Colorado shooting victims are being mourned across the country. The senseless killing of a dozen people in Denver on Friday last is not the first such case in the United States. Yet there are timid response in favour of banning possession of gun.
Neither President Barack Obama nor Republican rival Mitt Romney nor the DenvMayor Michael Hancock, who is otherwise a member of a coalition called Mayors Against Illegal Guns, dared to issue a statement against gun control though they all expressed deep shock and horror on the mass shooting at movie theatre.
This is because most Americans do not believe that tougher gun laws would be the solution. According to Gallup polls the percentage of Americans who favour making gun control laws more strict fell from 78 percent in 1990 to 44 percent in 2010.

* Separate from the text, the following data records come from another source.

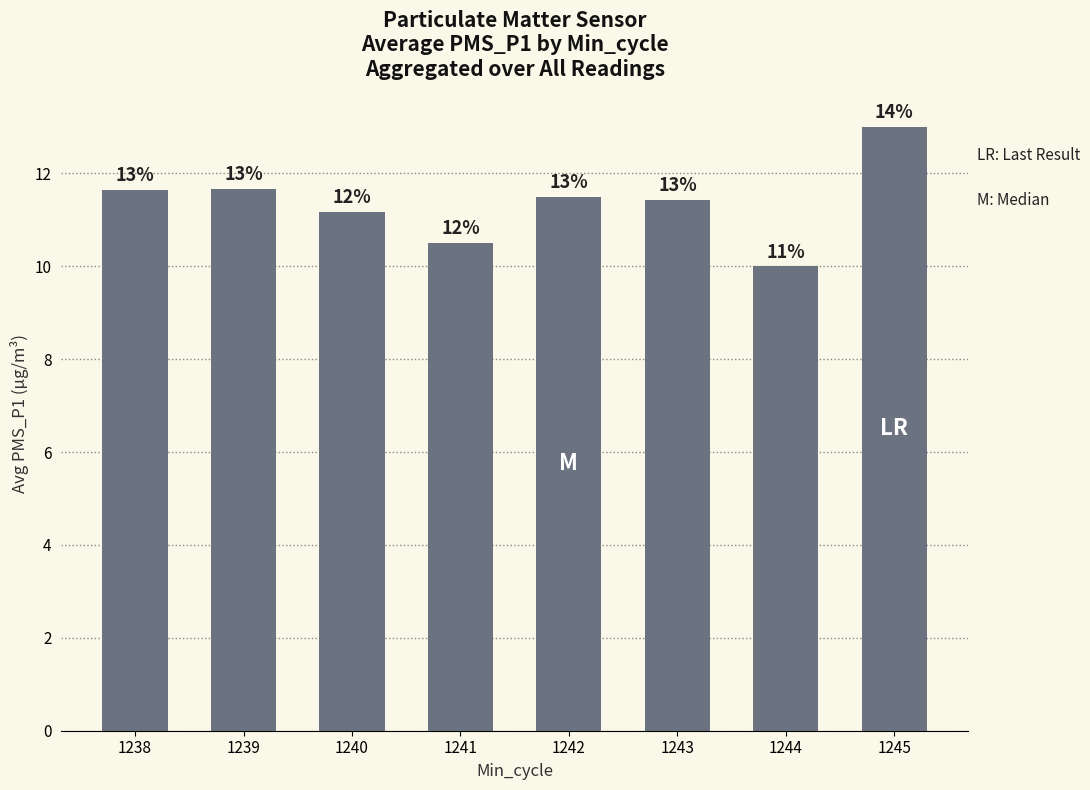

How many bars are there in total?

8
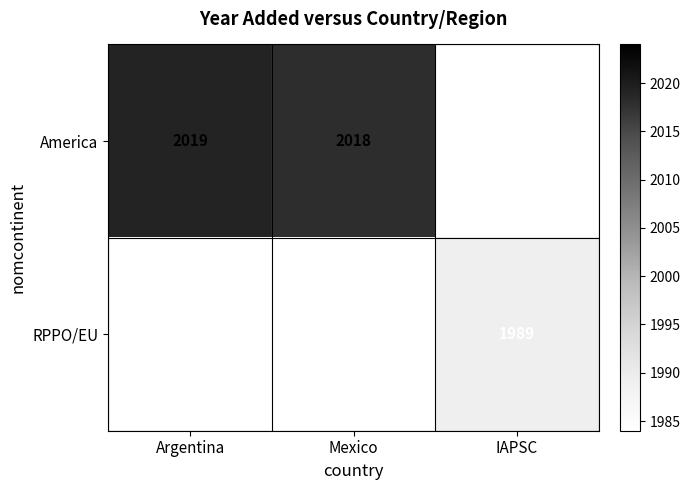

Is the value of RPPO/EU at IAPSC greater than the value of America at Argentina?

No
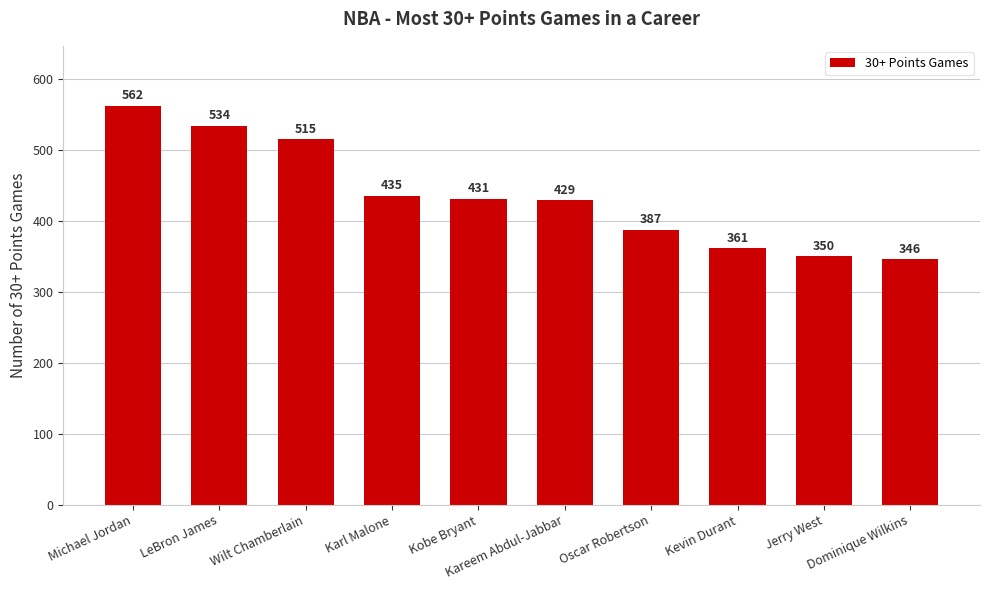

Reading left to right, list all the values displayed in this chart.

562	534	515	435	431	429	387	361	350	346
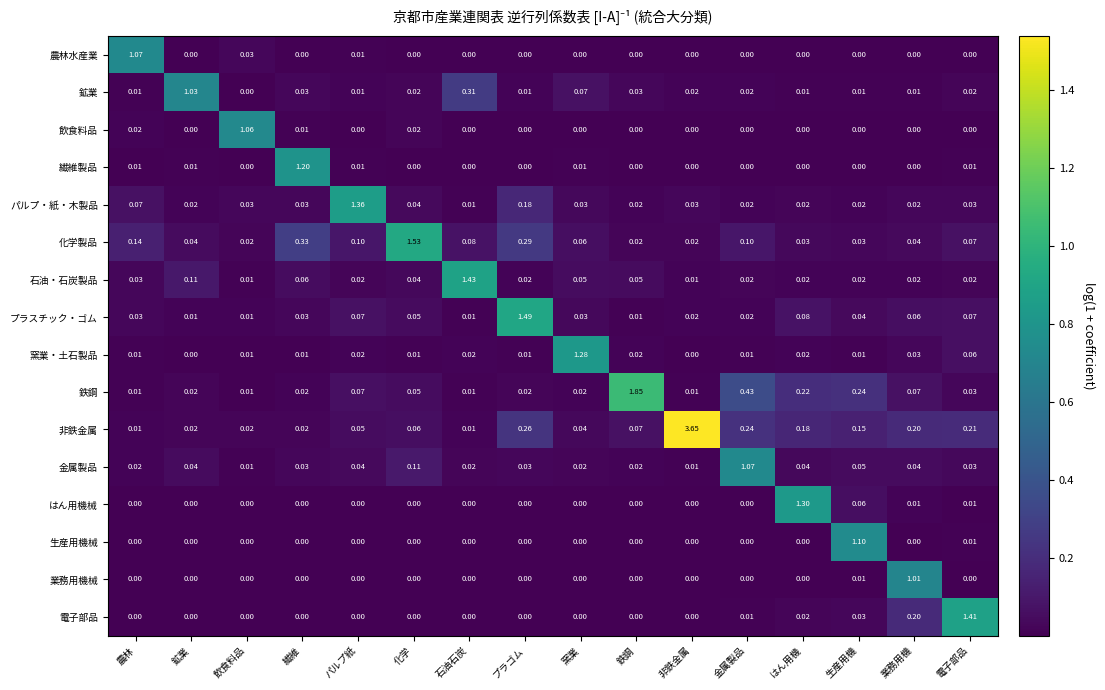

Between 石油石炭 and はん用機, which series saw the biggest shift?

石油・石炭製品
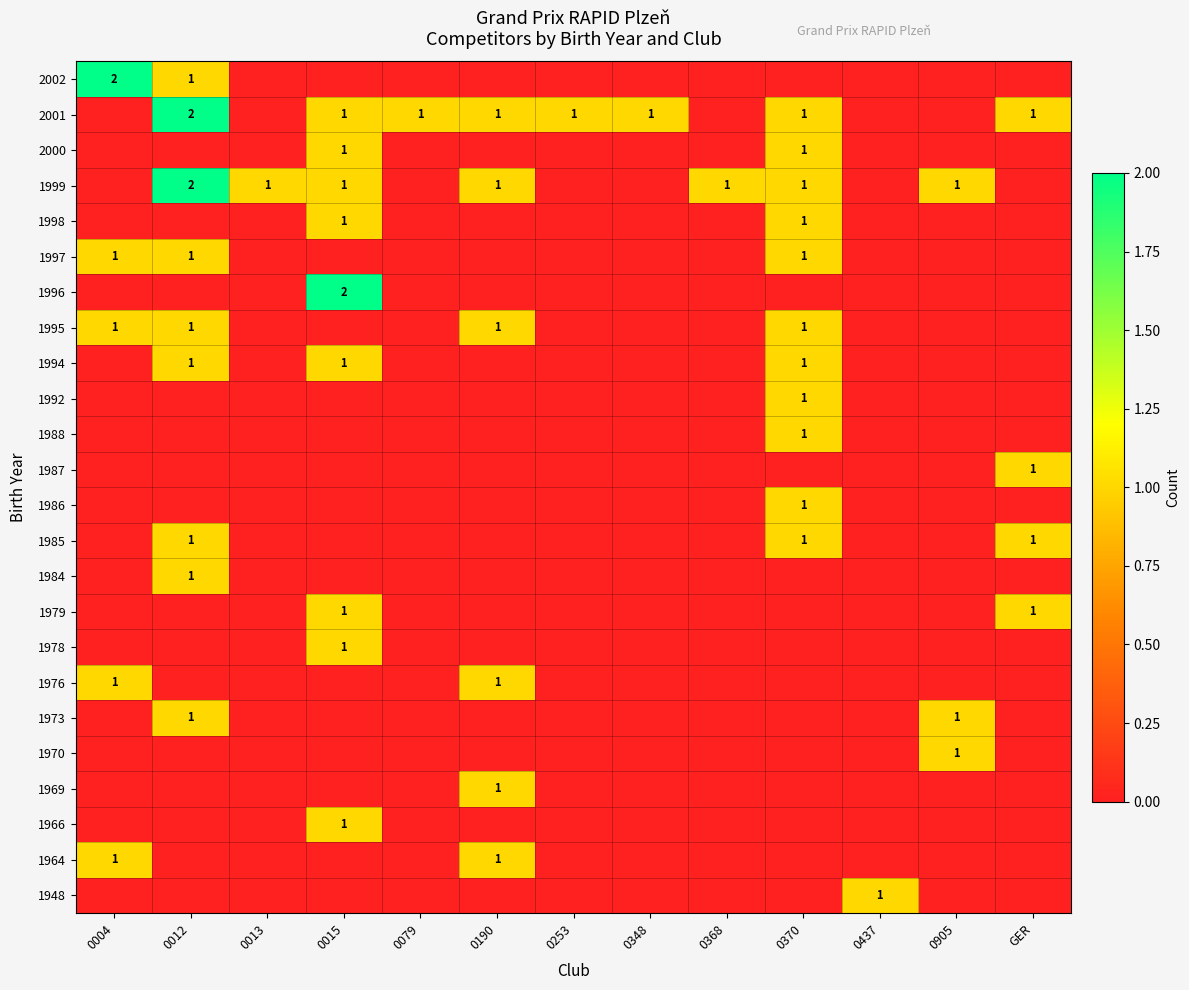

At which category is the sum across all series the highest?

0012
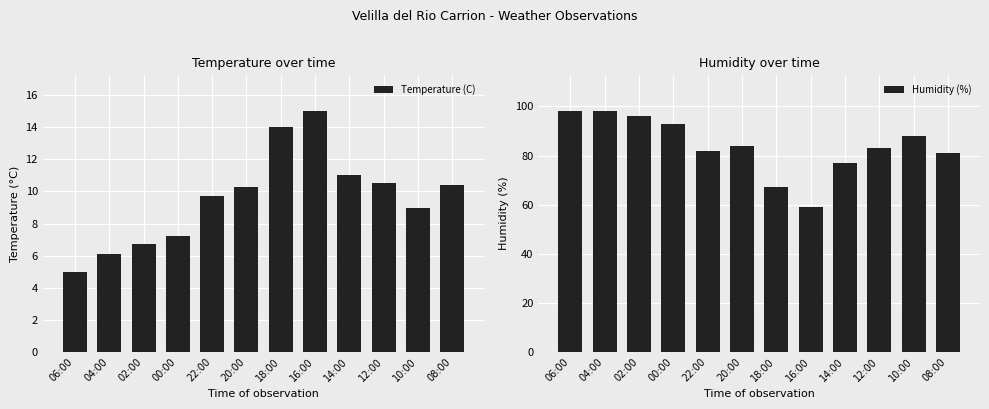

At which category is the sum across all series the highest?

04:00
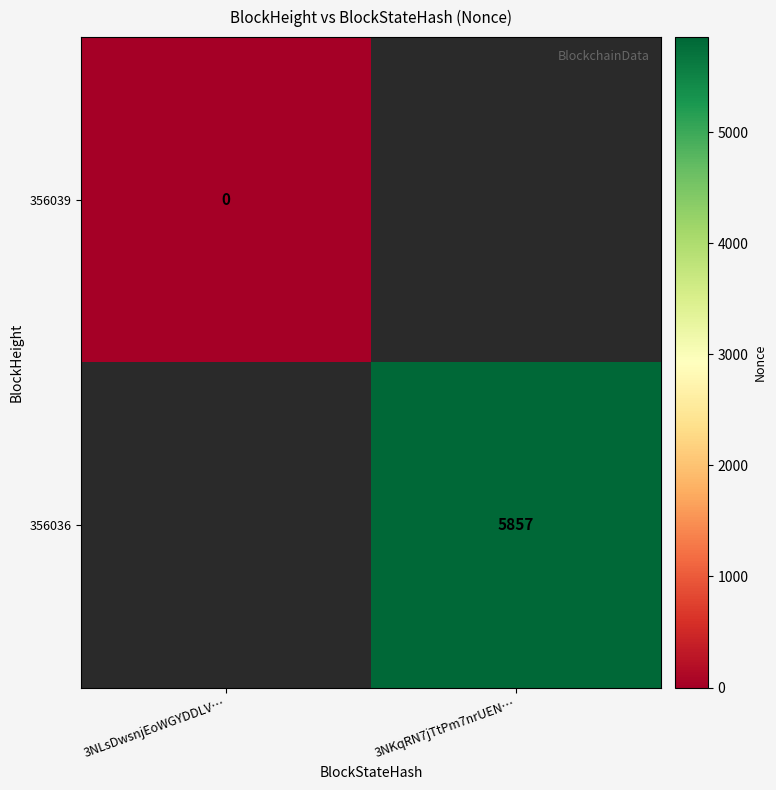

The 356036 series shows 5857 at 3NKqRN7jTtPm7nrUEN…. True or false?

True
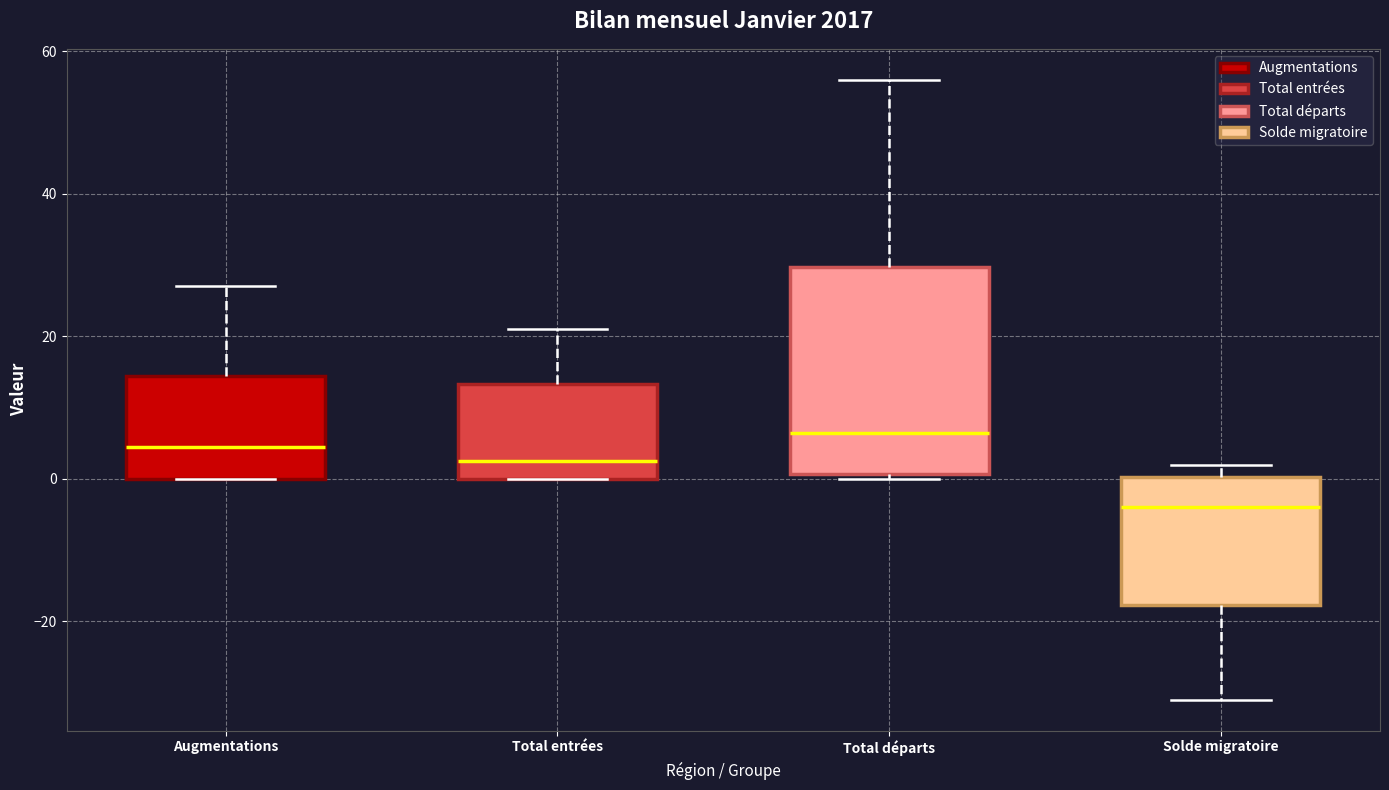

Which box has the lowest median line?

Solde migratoire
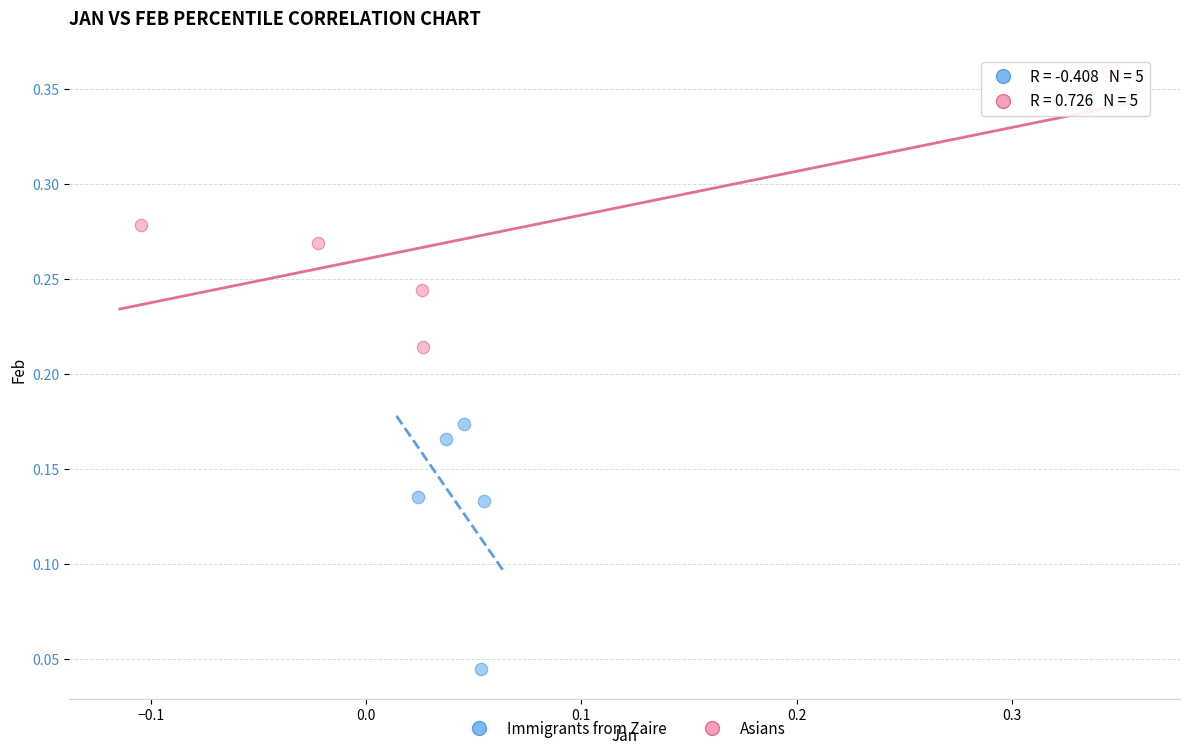

Which series contains the lowest Y value?

Immigrants from Zaire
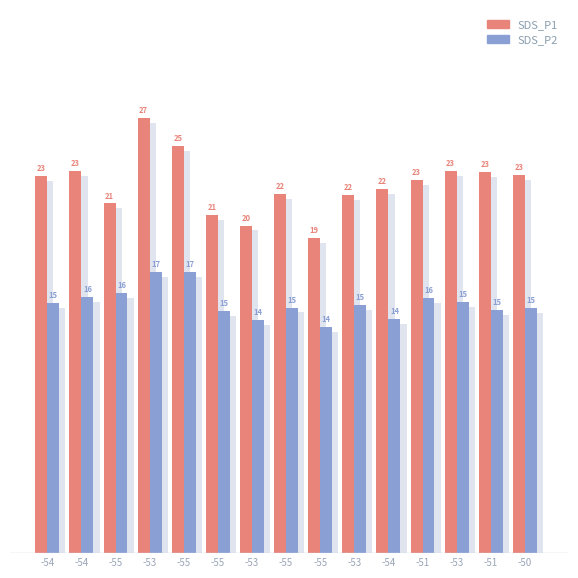

True or false: SDS_P1 has a value of 29.7 at -54.

False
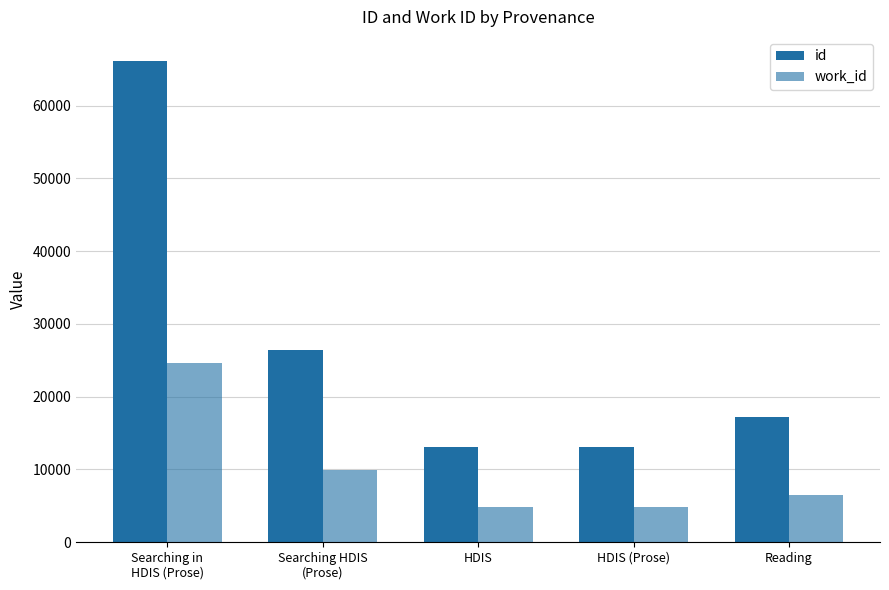

How many data points in id are less than 17174?

2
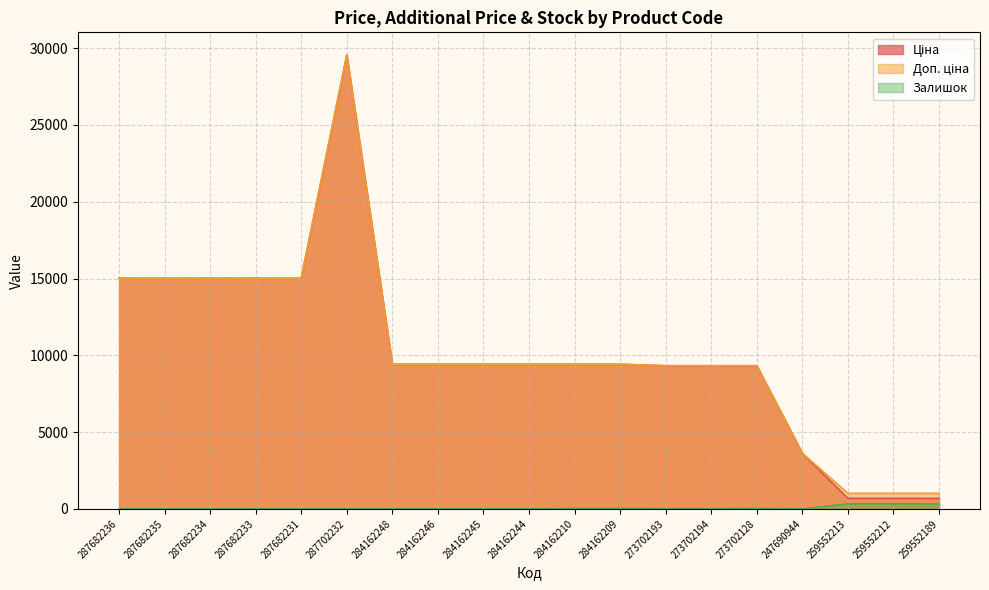

Is the value of Доп. ціна at 247690944 greater than the value of Ціна at 287682236?

No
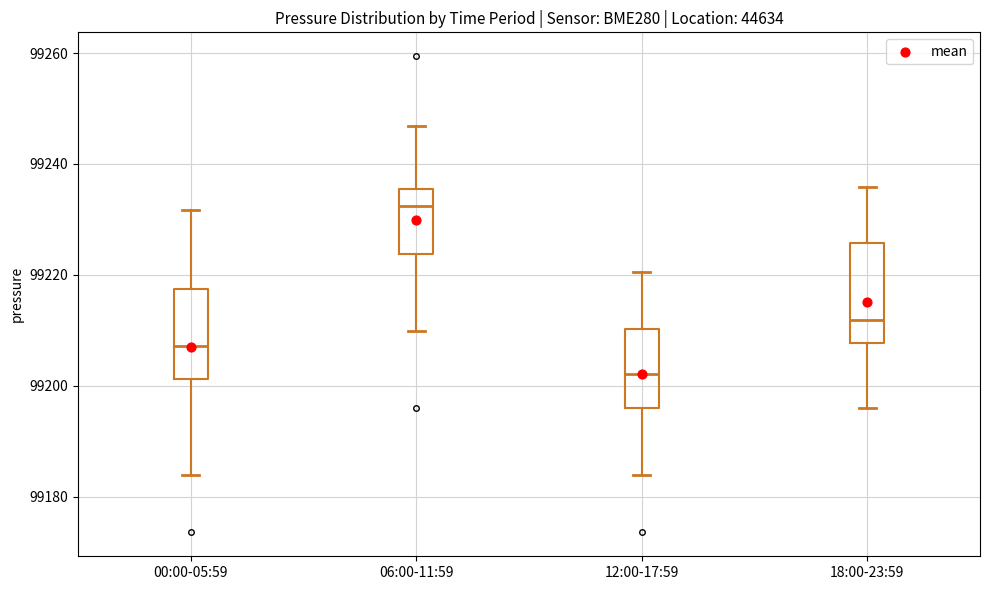

Reading left to right, transcribe this box plot: for each box, give where its median line is, the range the box spans, and where its two whiskers end, as read against the y-axis. The values are not printed on the chart, so give them approximately, as read against the axis.

00:00-05:59: median 99208, box 99202 to 99218, whiskers 99184 to 99232
06:00-11:59: median 99232, box 99224 to 99236, whiskers 99210 to 99246
12:00-17:59: median 99202, box 99196 to 99210, whiskers 99184 to 99220
18:00-23:59: median 99212, box 99208 to 99226, whiskers 99196 to 99236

A Reuters-Ipsos poll in April last found most Americans supported the right to use deadly force to protect themselves, and two of every three respondents had a favourable view of the National Rifle Association (NRA), which marshals thousands of activists to oppose even small-scale gun regulations and punish lawmakers who challenge them.
President Obama, who supported the ban during the 2008 election campaign, has made no effort as President to curb gun rights and has rarely discussed the issue.
Interestingly, many gun enthusiasts still distrust him. Democrats in conservative and rural states fear alienating gun owners and the National Rifle Association, especially in battleground states like Wisconsin, Virginia, Ohio, Pennsylvania, Iowa and North Carolina. These states have large populations of enthusiastic gun owners.
Some supporters of Democrat Al Gore still believe his support for gun control laws played a role in his loss by a wafer-thin margin in the 2000 presidential election.
It needs to be recalled that the NRA had spent at least $40 million in 2008 to try to defeat Obama, for his stand against gun-culture.
On the other hand Romney, a former governor of Massachusetts, has courted the NRA and its followers in recent years with promises to support their rights but has offered few details and earned little enthusiasm.
Politics apart the killing of 12 people at a midnight screening of the new Batman movie in the Denver suburb of Aurora may spark a fresh round of soul-searching on America’s relationship with guns. But with politicians not daring to speak out very few people predict any real change in the law.
This is simply because gun control advocates have largely lost the argument against the much more powerful gun lobby.
But one of the few politicians who has long taken a stand is New York Mayor Michael Bloomberg, the billionaire backer of Mayors Against Illegal Guns.
Speaking on WOR Radio after Friday’s incident, Bloomberg called on Obama and Romney to tell the public what they would do to reduce gun violence.
“Soothing words are nice, but maybe it’s time that the two people who want to be president of the United States stand up and tell us what they are going to do about it,” he said.
“I don’t think there’s any other developed country in the world that has remotely the problem we have,” Bloomberg said. “We have more guns than people in this country.”